Puede que fuera porque le recordaba a sí mismo a esa edad, o puede que se tratara de una simple reacción ante la noticia de que Grimya había sobrevivido, pero Brek se sintió curiosamente contento, y eso despertó en él un impulso generoso.

—Toma. —Hundió la mano en la bolsa que llevaba al cinto y sacó un buen montón de monedas—. Necesitarás comer y dormir durante el viaje, y apostaría a que casi no te queda nada ya. —Vio que el muchacho abría la boca para protestar y lo acalló con un gesto—. Llámalo un préstamo si eso te hace más feliz, aunque no es más de lo que pagaría a cualquier mensajero.
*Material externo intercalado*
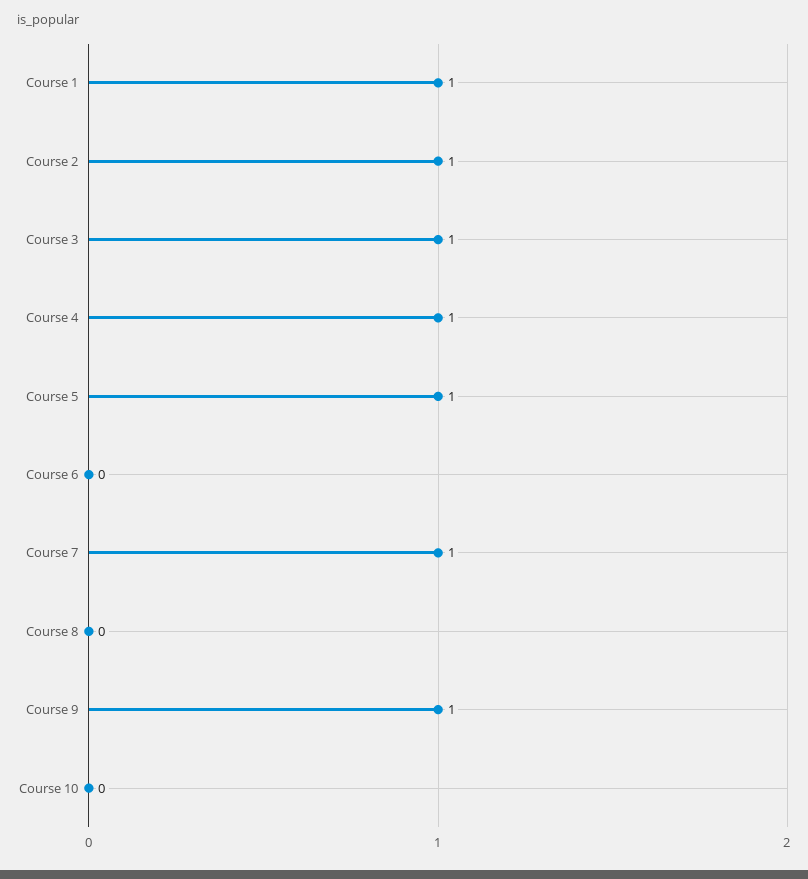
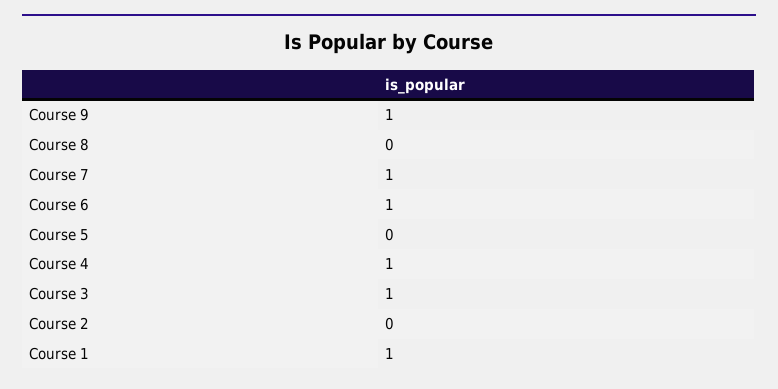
Course 2: 1 -> 0
Course 5: 1 -> 0
Course 6: 0 -> 1
Course 10: 0 -> none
Vete, ahora; cuanto antes, te marches, antes regresarás y estarás listo para trabajar en serio. Un mes, recuérdalo. No más.

Brek cerró los oídos a las renovadas muestras de agradecimiento del muchacho, turbado por su profusión, y lo siguió con la mirada mientras éste abandonaba a toda prisa la taberna, con paso rápido y la cabeza muy erguida. Sí, el muchacho resultaba prometedor. Tendría que haberle preguntado el nombre; eso era algo que había olvidado. De todos modos no importaba. No tardaría en regresar con la misión cumplida, y a Brek le satisfizo pensar que había hecho un favor a dos amigos. En conjunto, no había sido un día tan malo.